## Task directions
Translate this sentence from the mouse MRI passage below into Spanish: "Figure 3a,e illustrate a reference mouse without any CA/DMCA, while Figure 3b,f show a mouse that was injected with the parent, non-radiolabeled DPD-Fe3O4 CA, at a concentration of CCA = 0.1 mg/mL."

3.4. In Vivo MR Imaging of [99mTc]Tc-DPD-Fe3O4 in Normal Mice
3.4.1. T1-Weighted In Vivo MRI Data
Referring to the in vivo MRI evaluation, Figure 3 illustrates representative T1-weighted (panels 3a,d) coronal and (panels 3e–h) axial MRI data of n = 4 normal Swiss mice focused on the area of interest (namely, liver and spleen, as indicated by the dotted red lines in all cases). All data were acquired 6 h p.i.
Figure 3a,e illustrate a reference mouse without any CA/DMCA, while Figure 3b,f show a mouse that was injected with the parent, non-radiolabeled DPD-Fe3O4 CA, at a concentration of CCA = 0.1 mg/mL. A comparison of the MRI data (3b)/(3f) with the respective ones (3a)/(3e) reveals a negative contrast enhancement (loss of signal) in the area of interest (indicated by the dotted red lines), due to the accumulation of the CA in the region of MPS organs (i.e., liver and spleen).
Figure 3c,g illustrate a mouse that was injected with the [99mTc]Tc-DPD-Fe3O4 DMCA at a concentration of CDMCA = 0.01 mg/mL, while Figure 3d,h show a mouse that was injected with the DMCA at a ten times higher concentration of CDMCA = 0.1 mg/mL. A comparison of the MRI data (3a)/(3e) with the respective ones (3c)/(3g) and (3d)/(3h) indicates that the [99mTc]Tc-DPD-Fe3O4 DMCA displays darkening (or negative) contrast enhancement upon increase in its concentration. The comparable T1 MRI contrast effect exhibited at the same concentration C = 0.1 mg/mL by the [99mTc]Tc-DPD-Fe3O4 DMCA (Figure 3d,h) and the parent DPD-Fe3O4 CA (Figure 3b,f) proves that the magnetic properties of the DMCA have not been altered by the radiolabeling process, thus preserving its contrast enhancement properties in vivo.

## Recorded data
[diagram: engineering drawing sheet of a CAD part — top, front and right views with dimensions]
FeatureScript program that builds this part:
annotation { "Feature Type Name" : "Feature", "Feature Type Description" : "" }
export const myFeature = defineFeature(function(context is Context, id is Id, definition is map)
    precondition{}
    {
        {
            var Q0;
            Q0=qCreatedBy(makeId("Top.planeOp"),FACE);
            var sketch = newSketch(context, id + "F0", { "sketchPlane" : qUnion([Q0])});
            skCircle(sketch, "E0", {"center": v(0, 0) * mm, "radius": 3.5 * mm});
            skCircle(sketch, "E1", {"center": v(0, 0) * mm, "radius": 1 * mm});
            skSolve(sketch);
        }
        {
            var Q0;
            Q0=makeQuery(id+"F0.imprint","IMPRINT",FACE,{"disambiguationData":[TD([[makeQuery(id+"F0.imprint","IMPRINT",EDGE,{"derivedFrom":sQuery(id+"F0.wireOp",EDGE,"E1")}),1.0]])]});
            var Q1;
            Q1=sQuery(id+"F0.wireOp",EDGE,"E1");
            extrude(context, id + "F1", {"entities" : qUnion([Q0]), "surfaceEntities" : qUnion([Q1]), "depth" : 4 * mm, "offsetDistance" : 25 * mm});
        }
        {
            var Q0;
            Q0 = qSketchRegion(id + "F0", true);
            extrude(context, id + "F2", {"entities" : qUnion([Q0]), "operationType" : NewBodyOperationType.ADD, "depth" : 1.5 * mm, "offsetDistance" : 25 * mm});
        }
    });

## Response
Las Figuras 3a,e ilustran un ratón de referencia sin ningún CA/DMCA, mientras que las Figuras 3b,f muestran un ratón al que se le inyectó el CA original DPD-Fe3O4, no radiomarcado, a una concentración de CCA = 0,1 mg/mL.